▸ Problem to work on
Could you carry on the amiibo forum thread below from the point where it stops?

▸ Passage shown
^^^^

Nice! Dedede is on my wanted list...


----------



## Vida (Oct 23, 2015)

I don't have that many:

Inkling Girl
Inkling Boy
Inkling Squid
Mewtwo
Jigglypuff
Blue Yarn Yoshi
Rosalina (2x)


----------



## lars708 (Oct 23, 2015)

It is still a nice collection though!


----------



## Cam1 (Oct 25, 2015)

I will post a picture when my blue yarn yoshi comes in the mail, but:

Ike
Samus
Marth
King Dedede
Lucario
Greninja
Peach
Link
Zelda
Toad
Bowser Jr.
Dr. Mario
Ganondorf
Blue Yarn Yoshi


----------



## lars708 (Oct 26, 2015)

I decided to stop by a toy store since i was really close to one today because i visited my grandma and they had the 30th anniversary Mario amiibo modern colours! So picked one up of course and so happy with it! Even though it is practically useless i like it a lot because i am a huge Mario fan so the anniversary amiibo are like a dream coming true.


----------



## Peppy Wendy (Oct 26, 2015)

NOT FAIR i have 0 amiibo and you 33! Just give one to me. Why are you never buying one for me


----------



## JasonBurrows (Oct 26, 2015)

^^^^

▸ Data provided

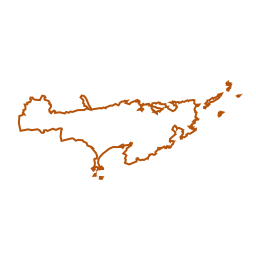 outline of Corca Dhuibhne Lea-3, Kerry, Ireland, rotated 184°
{"feature_id": "5873133B90266849375515", "entity_name": "Corca Dhuibhne Lea-3", "entity_type": "district", "adm_level": 2, "iso_a3": "IRL", "parent_name": "Ireland", "parent_adm1": "Kerry", "projection": "albers", "projection_center": [-10.264, 52.188], "detail": "fine", "context": "isolated", "style": "outline", "palette": "amber", "viewbox_px": 256, "rotation_deg": 184, "n_neighbors": 0, "source": "geoboundaries", "source_scale": "gbopen_adm2", "svg_char_len": 5881}
<svg xmlns="http://www.w3.org/2000/svg" viewBox="0 0 256 256"><g transform="rotate(184 128 128)"><path d="M235.0,117.7L227.4,119.7L224.2,119.1L218.2,120.4L216.1,119.5L214.1,117.4L212.4,117.2L211.4,118.0L211.7,119.6L211.4,119.8L209.6,120.2L208.2,119.4L202.9,122.0L199.7,121.1L196.7,122.7L194.6,123.0L193.8,122.1L194.4,120.9L194.7,114.9L193.4,110.5L183.9,113.6L181.9,113.7L179.2,111.7L176.9,112.7L172.4,112.6L171.7,111.5L168.3,110.2L167.2,107.7L163.2,106.6L161.3,105.2L161.8,104.8L163.8,106.6L158.1,100.6L156.8,97.8L157.2,95.4L159.1,94.9L159.5,94.0L158.6,91.2L158.6,88.0L159.9,86.0L161.3,85.1L159.5,83.1L158.3,84.3L159.1,85.1L158.9,85.9L156.8,87.0L154.9,86.3L155.4,84.4L154.2,85.4L153.1,84.7L152.3,85.3L150.0,85.3L150.0,86.2L151.0,86.5L151.6,87.7L152.8,87.0L153.6,87.5L155.4,91.1L155.2,94.6L154.1,97.1L151.5,100.4L145.2,106.1L141.7,107.9L133.2,108.6L131.8,107.8L131.3,108.8L132.7,108.6L134.4,109.7L132.0,111.2L132.1,111.8L131.3,110.5L130.1,110.3L125.6,111.3L124.3,113.5L123.0,113.1L123.6,110.9L127.9,107.4L127.9,105.9L130.9,102.2L127.7,100.9L127.4,101.3L128.9,97.4L127.9,96.2L128.6,93.0L124.3,91.7L117.1,95.3L117.0,96.5L117.5,97.7L117.1,98.3L115.9,98.6L114.9,97.2L113.3,96.7L111.2,97.5L109.9,97.2L106.3,99.5L106.0,99.1L105.6,100.6L104.5,102.1L104.8,102.7L104.0,103.1L101.9,103.7L100.5,103.0L99.0,103.5L98.4,104.3L98.7,104.4L99.0,105.9L96.8,108.3L96.4,110.2L95.2,109.6L95.3,111.0L94.7,109.8L94.3,110.0L94.4,109.4L90.7,111.9L90.4,111.3L89.4,111.6L89.2,110.5L88.4,110.5L87.6,112.6L86.5,111.7L85.9,112.4L85.5,111.2L84.7,111.3L83.5,112.6L83.9,112.4L82.7,114.8L81.9,115.2L81.5,116.9L82.0,117.5L81.5,117.9L84.3,118.2L85.3,117.5L86.0,118.2L85.2,117.6L85.4,120.0L80.4,124.9L80.8,125.1L80.4,126.0L80.6,127.3L83.7,129.5L83.0,131.7L81.6,133.6L82.1,134.1L80.2,133.0L80.0,132.0L78.9,131.4L78.9,130.7L78.3,131.5L76.2,131.4L72.7,129.8L72.8,128.9L73.7,128.2L72.7,127.2L73.0,126.4L72.8,125.8L75.1,122.6L74.4,120.9L73.7,121.1L72.8,122.8L71.1,122.7L68.9,124.4L68.5,125.4L69.0,125.6L67.8,126.7L65.5,126.7L60.2,130.8L60.6,131.3L60.4,131.9L62.9,131.2L64.1,131.6L63.6,132.4L64.3,132.1L63.7,132.6L64.2,132.7L62.9,133.8L66.0,132.4L67.3,133.6L65.3,133.8L64.6,135.0L65.1,135.2L64.2,136.5L62.4,137.3L63.0,137.7L61.8,138.6L62.2,138.9L61.8,139.6L62.9,139.6L61.3,141.2L60.9,140.7L58.9,141.3L59.2,141.7L58.9,141.9L60.3,142.5L60.3,143.2L61.6,143.7L60.7,148.0L61.8,148.3L61.6,149.1L62.5,149.7L62.1,150.9L62.6,150.4L63.1,151.3L61.7,154.5L59.5,154.9L58.5,156.4L62.0,155.9L63.7,157.3L63.7,160.3L64.8,160.5L68.6,159.8L69.4,159.0L70.7,159.8L73.7,158.0L75.6,158.3L76.8,157.1L78.0,157.3L78.7,156.6L78.9,157.2L80.7,157.4L82.0,156.4L83.0,157.5L83.9,157.1L85.1,157.7L85.9,156.7L87.2,156.4L84.6,155.5L83.6,153.8L81.8,154.2L81.0,152.1L80.8,153.6L80.5,152.5L82.4,149.2L84.4,147.9L89.0,150.1L90.0,151.2L89.6,152.0L91.8,151.6L91.4,152.3L92.1,153.0L92.3,154.4L96.6,154.0L97.6,155.2L98.1,154.8L98.2,155.4L99.4,155.7L101.7,154.3L102.5,154.9L105.3,154.3L106.1,152.6L104.8,151.1L102.1,151.0L101.0,150.1L97.5,149.9L96.4,149.0L95.5,149.5L95.0,149.4L94.9,149.5L94.9,149.4L94.7,149.5L94.6,149.4L96.8,147.7L97.5,146.5L98.7,147.3L100.4,146.4L100.1,144.3L102.2,145.5L102.1,146.2L102.6,146.6L102.4,145.7L103.0,145.7L103.0,146.3L103.1,145.7L103.7,145.8L103.3,146.2L103.6,146.3L103.3,147.1L104.7,147.7L105.9,149.4L105.8,150.9L106.6,151.9L108.4,151.8L108.2,152.9L108.9,153.6L111.3,152.5L111.9,152.6L111.6,152.9L113.9,152.3L114.6,153.1L115.0,152.6L114.6,151.9L116.2,150.3L116.2,149.4L116.1,148.3L114.7,148.3L114.1,147.8L114.3,147.4L115.4,147.1L115.5,146.2L116.7,147.2L118.2,147.1L118.5,146.3L118.4,147.0L118.8,146.9L118.4,147.5L116.9,148.1L116.0,151.5L118.2,152.1L118.4,153.7L118.9,153.7L118.5,155.0L120.6,154.9L119.4,156.1L120.5,156.7L126.9,153.5L128.3,151.8L132.1,152.8L130.6,154.9L131.8,154.5L132.9,155.1L134.1,154.1L135.8,154.1L137.6,152.8L139.0,150.0L142.3,151.1L145.1,149.2L147.0,149.2L151.3,147.1L151.6,146.2L153.9,146.7L155.8,145.6L156.8,146.0L165.6,143.9L168.6,148.1L172.0,154.8L174.2,156.9L176.5,157.1L177.5,155.3L174.6,152.8L174.3,151.7L174.5,149.7L173.2,148.7L173.3,147.2L171.1,146.7L168.2,144.0L170.7,144.6L173.0,142.9L179.4,142.3L184.6,140.1L186.6,140.4L188.2,139.1L190.8,139.7L192.0,138.1L197.4,138.9L201.5,138.1L201.3,137.3L202.1,138.2L201.9,139.6L203.1,140.2L205.2,138.4L206.0,136.5L205.6,137.9L206.4,137.1L206.1,137.8L206.6,138.8L207.4,138.8L207.9,140.8L206.3,143.8L206.6,145.9L207.6,145.9L208.4,146.8L207.8,147.5L209.0,149.4L213.2,150.5L213.5,151.9L212.5,152.7L213.4,153.9L215.3,154.3L216.0,154.0L217.8,149.7L222.6,149.7L224.5,150.3L225.3,151.7L227.4,151.5L227.6,150.0L226.7,149.3L227.3,147.2L230.3,146.2L229.9,145.1L230.5,144.5L232.7,144.2L231.8,142.2L231.7,139.3L233.6,138.5L233.3,137.0L233.9,136.2L232.3,134.2L234.0,134.3L234.8,133.2L237.2,132.4L237.2,125.2L235.0,117.7ZM45.1,160.2L39.5,164.2L39.3,165.2L38.7,165.5L38.4,166.7L37.6,166.8L36.7,168.9L40.3,167.6L40.1,166.8L43.0,164.3L44.2,164.2L45.0,163.2L45.9,163.9L49.1,161.2L50.7,161.0L51.1,159.4L52.6,157.7L51.3,157.2L50.5,155.4L49.9,155.5L49.5,156.0L49.8,155.9L49.4,156.2L49.3,156.7L49.7,156.3L49.3,158.1L48.8,158.0L47.8,159.5L45.1,160.2ZM36.3,148.5L34.2,150.2L37.0,150.7L37.4,149.5L38.4,149.6L38.6,146.8L38.0,145.9L37.2,146.6L37.7,146.9L36.2,147.7L36.3,148.5ZM29.8,177.8L29.4,176.9L28.7,177.0L28.3,178.4L29.1,178.2L29.0,178.7L29.4,178.7L29.0,179.1L29.4,178.9L29.1,179.8L31.2,179.8L31.4,180.6L31.8,179.9L32.6,180.1L32.9,179.2L31.8,178.4L32.1,177.9L29.8,177.8ZM29.8,174.3L28.7,175.2L28.8,176.1L31.7,174.1L31.7,172.6L30.6,172.3L30.5,173.5L30.0,173.4L29.8,174.3ZM20.7,166.8L19.4,167.1L18.8,168.0L19.4,167.7L19.9,168.4L21.5,167.5L20.7,166.8ZM157.0,80.1L158.0,79.7L158.2,78.7L157.3,78.3L157.0,80.1ZM52.4,153.0L51.9,154.0L52.5,154.6L53.1,153.7L53.6,153.9L53.6,153.4L52.4,153.0ZM151.1,77.2L152.6,77.2L152.6,76.1L151.1,77.2ZM150.2,76.3L151.2,75.8L151.3,75.4L150.6,75.4L150.2,76.3ZM158.2,78.0L158.9,78.2L159.0,77.8L158.2,78.0Z" fill="none" stroke="#b45309" stroke-width="2"/></g></svg>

^^^^

▸ The output
Peppy Wendy said:


> NOT FAIR i have 0 amiibo and you 33! Just give one to me. Why are you never buying one for me


I have 65 amiibo.


----------



## Heyden (Oct 26, 2015)

JasonBurrows said:


> I have 65 amiibo.



thx 4 rem1nd1ng u$!!!


----------



## JasonBurrows (Oct 26, 2015)

Haydenn said:


> thx 4 rem1nd1ng u$!!!


Peppy Wendy did not know...


----------



## oath2order (Oct 26, 2015)

JasonBurrows said:


> I have 65 amiibo.



Some things never change


----------



## lars708 (Oct 27, 2015)

JasonBurrows said:


> Peppy Wendy did not know...



Lol she's my sister she only posts here to bug me


----------



## The Hidden Owl (Oct 27, 2015)

Here's an updated picture of all my amiibo... yeah.

View attachment 154372


----------



## Peppy Wendy (Oct 28, 2015)

Oh nice collection, i want Lucina but she is very rare here. I hope my brother could find her maybe. He was buying it for me he said but he has not found it!


----------



## lars708 (Nov 2, 2015)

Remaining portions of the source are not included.